I am trying to scrape different websites of the one unique domain. I have the following URL structure:
URL = 'https://somewebsite.eu/id/{}'.format(ID)
where the variable ID takes many many values. This website is protected by Cloudflare system, therefore I decided to use selenium and undetected chrome driver to bypass it. All the other methods such as requests with sessions and cfcscrape do not work with the website.
Since I need to parse many pages with similar URL structure, I decided to use a loop over all values of ID variable.
import pandas as pd
import numpy as np
import requests
import selenium
from undetected_chromedriver import Chrome
from selenium.webdriver.chrome.options import Options
import time
def extracting_html_files_v11(ids):
options = Options()
options.add_argument("start-maximized")
for x in ids:
start_time = time.time()
browser = Chrome(option = options)
print('initialization of the browser')
url = 'https://somewebsite.eu/id/{}/'.format(x)
print(url)
browser.get(url)
print('the page was downloaded')
time_to_wait = np.random.uniform(low = 7, high = 10)
time.sleep(time_to_wait)
file_name = 'data_8000_9000/case_{}.html'.format(x)
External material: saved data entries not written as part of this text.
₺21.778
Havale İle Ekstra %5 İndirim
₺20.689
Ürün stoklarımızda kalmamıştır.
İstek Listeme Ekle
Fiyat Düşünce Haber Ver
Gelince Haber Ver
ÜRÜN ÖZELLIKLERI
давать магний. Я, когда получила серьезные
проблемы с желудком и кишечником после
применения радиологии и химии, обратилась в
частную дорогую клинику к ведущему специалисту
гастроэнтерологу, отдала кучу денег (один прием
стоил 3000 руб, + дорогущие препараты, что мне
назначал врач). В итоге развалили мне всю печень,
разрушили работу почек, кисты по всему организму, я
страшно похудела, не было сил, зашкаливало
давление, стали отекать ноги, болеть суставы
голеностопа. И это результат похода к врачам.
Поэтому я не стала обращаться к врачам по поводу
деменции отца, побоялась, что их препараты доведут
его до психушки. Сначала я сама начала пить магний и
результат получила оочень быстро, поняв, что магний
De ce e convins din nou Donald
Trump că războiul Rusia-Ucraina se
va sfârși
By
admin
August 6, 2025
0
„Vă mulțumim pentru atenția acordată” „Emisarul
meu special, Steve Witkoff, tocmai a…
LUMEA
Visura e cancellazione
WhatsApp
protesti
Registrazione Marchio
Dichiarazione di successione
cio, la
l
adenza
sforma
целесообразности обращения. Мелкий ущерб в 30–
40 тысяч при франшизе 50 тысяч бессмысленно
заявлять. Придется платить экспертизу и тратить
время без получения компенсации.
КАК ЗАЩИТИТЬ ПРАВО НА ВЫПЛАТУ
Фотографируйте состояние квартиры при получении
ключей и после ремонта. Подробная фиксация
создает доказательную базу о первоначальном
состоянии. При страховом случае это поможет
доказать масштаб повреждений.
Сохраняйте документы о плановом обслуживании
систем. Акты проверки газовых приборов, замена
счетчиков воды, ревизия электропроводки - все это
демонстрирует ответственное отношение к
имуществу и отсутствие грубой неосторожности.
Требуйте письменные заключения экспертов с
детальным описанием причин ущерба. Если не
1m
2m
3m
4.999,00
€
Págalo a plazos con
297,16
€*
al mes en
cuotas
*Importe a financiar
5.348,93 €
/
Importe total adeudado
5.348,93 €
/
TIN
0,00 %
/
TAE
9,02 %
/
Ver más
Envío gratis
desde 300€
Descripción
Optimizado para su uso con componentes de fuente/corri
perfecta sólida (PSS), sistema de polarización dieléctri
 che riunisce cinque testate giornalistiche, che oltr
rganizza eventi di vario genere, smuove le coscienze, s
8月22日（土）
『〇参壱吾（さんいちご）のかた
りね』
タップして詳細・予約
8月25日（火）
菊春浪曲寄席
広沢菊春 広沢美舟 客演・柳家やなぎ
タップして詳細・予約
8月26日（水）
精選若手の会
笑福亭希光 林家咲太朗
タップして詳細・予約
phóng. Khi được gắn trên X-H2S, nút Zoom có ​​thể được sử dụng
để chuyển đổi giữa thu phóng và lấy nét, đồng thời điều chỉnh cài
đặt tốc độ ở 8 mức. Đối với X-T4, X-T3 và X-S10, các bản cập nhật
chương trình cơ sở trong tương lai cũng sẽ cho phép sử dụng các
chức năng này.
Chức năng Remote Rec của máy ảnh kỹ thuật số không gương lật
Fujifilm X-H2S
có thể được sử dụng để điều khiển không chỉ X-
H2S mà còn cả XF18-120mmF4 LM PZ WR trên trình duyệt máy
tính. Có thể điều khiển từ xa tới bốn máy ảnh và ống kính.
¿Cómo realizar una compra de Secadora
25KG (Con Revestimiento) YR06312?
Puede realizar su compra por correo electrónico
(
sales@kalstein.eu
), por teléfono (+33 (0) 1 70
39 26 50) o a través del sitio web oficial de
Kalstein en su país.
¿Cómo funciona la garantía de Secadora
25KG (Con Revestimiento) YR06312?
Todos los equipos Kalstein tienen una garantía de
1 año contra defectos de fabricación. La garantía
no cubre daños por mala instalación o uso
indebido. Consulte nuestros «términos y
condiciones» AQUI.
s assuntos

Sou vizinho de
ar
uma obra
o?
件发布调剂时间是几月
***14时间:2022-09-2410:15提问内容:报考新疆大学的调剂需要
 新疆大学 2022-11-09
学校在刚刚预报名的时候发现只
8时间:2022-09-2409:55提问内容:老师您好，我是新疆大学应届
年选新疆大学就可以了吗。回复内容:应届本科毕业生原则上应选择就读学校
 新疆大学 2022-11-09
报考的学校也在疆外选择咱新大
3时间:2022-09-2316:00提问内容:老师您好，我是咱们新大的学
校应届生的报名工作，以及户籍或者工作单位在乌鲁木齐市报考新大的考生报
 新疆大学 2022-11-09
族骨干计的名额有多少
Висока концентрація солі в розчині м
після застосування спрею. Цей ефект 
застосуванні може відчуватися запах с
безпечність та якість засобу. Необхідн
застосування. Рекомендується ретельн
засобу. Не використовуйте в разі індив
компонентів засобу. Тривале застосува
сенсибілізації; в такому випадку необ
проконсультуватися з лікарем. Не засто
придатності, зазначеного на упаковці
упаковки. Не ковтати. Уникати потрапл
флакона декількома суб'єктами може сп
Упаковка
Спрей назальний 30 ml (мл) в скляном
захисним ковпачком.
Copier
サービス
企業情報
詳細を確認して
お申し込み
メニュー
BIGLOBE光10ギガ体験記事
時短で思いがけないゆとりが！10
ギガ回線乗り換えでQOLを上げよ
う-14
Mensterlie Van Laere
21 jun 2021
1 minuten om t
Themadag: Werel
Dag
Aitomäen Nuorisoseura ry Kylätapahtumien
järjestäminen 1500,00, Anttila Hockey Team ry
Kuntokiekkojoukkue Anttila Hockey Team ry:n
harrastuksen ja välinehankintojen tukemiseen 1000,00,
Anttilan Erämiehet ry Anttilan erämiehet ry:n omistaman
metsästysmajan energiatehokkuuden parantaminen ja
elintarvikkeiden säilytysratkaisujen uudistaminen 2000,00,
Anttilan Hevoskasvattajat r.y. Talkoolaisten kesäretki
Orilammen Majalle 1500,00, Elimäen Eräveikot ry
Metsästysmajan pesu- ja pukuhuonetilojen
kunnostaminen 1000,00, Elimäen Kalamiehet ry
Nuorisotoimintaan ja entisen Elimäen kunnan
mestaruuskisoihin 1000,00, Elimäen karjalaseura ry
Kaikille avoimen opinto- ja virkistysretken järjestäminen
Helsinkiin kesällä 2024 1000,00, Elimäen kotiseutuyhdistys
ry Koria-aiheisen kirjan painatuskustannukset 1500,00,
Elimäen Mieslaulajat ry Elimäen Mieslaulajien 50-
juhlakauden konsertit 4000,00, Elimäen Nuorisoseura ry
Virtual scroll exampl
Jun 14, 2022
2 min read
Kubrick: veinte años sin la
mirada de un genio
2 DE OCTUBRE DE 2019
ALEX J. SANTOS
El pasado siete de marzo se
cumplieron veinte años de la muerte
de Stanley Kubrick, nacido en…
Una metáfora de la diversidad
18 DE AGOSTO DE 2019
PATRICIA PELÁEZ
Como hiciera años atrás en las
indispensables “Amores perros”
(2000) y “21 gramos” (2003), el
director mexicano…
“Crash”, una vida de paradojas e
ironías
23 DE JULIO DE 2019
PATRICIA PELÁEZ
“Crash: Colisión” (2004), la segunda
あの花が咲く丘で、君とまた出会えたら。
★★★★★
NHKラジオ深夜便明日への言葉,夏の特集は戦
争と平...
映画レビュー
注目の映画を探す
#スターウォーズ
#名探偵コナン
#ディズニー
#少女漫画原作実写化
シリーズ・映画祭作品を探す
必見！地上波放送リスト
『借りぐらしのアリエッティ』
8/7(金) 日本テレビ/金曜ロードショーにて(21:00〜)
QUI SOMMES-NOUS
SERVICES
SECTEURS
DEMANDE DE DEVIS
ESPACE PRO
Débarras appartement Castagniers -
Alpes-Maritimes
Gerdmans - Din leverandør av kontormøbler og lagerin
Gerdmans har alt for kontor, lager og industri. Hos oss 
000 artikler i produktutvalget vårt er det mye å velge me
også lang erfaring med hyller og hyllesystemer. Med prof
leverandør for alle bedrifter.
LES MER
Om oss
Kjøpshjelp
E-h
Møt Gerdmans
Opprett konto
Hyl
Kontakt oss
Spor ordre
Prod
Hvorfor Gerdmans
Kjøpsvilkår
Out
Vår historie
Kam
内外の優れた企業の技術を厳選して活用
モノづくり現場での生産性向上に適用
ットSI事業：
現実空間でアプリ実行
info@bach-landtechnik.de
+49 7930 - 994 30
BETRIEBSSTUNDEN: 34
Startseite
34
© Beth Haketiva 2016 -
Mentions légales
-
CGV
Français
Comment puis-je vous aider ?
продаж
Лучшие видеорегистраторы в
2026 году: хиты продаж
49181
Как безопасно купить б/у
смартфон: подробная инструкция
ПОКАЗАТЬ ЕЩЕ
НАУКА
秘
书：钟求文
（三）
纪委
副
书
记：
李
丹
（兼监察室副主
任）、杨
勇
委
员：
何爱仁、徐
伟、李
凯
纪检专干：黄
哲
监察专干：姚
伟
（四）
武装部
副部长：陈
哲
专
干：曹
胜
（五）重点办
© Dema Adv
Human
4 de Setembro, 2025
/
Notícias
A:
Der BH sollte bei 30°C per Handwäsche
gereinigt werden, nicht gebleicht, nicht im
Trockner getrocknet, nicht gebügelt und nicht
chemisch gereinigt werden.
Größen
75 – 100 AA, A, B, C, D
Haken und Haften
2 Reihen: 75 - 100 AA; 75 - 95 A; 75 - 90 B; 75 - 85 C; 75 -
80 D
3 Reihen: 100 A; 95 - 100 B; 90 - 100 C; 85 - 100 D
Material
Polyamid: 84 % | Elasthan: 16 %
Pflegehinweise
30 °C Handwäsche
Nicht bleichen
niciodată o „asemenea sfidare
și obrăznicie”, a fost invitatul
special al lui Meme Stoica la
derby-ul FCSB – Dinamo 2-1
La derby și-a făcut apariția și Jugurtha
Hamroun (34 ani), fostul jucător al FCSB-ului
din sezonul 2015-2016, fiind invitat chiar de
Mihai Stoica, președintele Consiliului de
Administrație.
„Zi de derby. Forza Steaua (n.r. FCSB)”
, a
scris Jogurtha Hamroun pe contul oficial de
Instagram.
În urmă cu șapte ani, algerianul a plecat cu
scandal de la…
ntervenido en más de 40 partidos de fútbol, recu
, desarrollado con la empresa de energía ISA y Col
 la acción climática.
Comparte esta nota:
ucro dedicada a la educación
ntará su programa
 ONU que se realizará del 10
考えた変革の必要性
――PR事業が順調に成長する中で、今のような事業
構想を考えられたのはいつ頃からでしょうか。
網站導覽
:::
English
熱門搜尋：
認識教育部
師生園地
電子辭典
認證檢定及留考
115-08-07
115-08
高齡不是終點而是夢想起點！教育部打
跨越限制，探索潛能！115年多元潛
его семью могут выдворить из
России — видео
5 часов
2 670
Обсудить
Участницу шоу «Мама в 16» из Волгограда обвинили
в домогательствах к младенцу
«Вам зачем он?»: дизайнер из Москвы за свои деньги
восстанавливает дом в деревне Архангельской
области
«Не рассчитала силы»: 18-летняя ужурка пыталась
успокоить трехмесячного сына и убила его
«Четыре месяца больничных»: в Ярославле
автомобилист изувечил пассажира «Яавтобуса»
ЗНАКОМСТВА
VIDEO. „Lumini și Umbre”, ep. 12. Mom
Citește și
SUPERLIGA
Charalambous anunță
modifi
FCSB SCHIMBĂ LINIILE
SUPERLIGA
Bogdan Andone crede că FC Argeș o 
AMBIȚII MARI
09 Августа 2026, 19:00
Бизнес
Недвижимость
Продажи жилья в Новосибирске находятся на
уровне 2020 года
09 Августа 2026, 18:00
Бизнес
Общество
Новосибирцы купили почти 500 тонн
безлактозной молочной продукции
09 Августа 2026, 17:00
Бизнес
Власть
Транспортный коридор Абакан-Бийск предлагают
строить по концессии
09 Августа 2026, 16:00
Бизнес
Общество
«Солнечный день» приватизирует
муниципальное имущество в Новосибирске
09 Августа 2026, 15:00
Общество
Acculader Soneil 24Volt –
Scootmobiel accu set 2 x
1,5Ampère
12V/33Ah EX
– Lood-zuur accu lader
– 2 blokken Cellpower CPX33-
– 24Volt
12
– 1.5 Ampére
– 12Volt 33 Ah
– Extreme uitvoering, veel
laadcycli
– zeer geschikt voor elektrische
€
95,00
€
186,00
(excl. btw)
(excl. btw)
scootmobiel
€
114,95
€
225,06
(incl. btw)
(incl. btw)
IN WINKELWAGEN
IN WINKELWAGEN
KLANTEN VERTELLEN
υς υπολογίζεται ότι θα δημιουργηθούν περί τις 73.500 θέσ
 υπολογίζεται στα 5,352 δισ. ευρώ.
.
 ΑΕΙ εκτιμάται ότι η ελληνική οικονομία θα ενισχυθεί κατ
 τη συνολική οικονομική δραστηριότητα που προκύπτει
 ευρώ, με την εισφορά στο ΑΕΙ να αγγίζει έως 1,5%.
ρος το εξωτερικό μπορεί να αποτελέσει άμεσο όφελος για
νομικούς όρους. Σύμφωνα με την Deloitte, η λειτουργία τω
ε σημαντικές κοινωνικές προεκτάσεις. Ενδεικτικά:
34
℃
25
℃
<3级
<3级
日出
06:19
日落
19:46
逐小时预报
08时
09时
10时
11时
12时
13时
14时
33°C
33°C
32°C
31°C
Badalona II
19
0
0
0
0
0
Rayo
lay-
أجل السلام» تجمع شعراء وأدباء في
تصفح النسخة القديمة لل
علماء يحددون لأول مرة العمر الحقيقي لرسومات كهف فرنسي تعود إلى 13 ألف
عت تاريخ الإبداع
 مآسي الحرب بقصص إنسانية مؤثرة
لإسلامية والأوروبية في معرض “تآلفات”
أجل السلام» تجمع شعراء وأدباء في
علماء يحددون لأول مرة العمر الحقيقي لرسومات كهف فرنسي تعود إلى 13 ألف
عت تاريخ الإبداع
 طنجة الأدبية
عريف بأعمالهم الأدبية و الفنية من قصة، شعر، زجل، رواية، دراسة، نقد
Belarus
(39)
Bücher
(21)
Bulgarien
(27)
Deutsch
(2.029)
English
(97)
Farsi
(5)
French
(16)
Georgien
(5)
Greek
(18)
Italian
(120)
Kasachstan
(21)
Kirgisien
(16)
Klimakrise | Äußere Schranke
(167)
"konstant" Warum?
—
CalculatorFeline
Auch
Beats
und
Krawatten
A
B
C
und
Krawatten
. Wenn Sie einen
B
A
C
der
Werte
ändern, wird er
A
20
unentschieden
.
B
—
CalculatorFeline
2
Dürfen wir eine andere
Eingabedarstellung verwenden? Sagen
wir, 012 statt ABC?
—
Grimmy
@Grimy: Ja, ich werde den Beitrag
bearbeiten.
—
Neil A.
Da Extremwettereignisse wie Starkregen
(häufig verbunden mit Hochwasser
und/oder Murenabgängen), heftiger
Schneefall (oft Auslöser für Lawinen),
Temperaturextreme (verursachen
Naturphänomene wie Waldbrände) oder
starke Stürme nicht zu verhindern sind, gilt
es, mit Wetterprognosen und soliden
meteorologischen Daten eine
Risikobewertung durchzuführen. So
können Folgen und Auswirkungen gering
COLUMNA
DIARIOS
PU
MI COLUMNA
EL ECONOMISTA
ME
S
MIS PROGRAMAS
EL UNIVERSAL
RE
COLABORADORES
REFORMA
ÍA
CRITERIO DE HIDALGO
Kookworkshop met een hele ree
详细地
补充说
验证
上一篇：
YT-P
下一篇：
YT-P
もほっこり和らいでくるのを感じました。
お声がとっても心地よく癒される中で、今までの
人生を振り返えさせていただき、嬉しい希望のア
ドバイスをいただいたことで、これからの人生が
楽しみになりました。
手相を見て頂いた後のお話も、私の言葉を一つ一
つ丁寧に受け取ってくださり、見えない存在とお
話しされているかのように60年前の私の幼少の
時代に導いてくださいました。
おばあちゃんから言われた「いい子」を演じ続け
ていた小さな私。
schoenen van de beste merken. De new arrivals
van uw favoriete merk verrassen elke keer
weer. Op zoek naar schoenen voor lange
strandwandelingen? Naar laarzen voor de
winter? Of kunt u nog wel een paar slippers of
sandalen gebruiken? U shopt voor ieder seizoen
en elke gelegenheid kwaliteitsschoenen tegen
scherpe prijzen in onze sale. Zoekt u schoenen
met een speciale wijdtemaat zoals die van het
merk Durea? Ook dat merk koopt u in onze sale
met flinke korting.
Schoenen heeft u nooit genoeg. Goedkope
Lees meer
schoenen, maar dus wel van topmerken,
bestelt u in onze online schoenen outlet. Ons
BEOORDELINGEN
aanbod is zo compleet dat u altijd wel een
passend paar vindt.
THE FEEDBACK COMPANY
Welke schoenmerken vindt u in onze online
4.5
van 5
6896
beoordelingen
with open(file_name, 'w', encoding="utf-8") as f:
f.write(browser.page_source)
print('the file was saved')
browser.quit()
print('the browser was quited')
print("--- %s seconds ---" % (time.time() - start_time))
for i in range(3):
print('_____')
However, this process takes too long. After each launch of the browser I need to wait roughly 5 seconds for Cloudflare to let me download the page (that's why I have time.sleep(time_to_wait)
). Can the code be optimized? And should I think about parallel programming or something like that? (I am completely a beginner in parallel processes).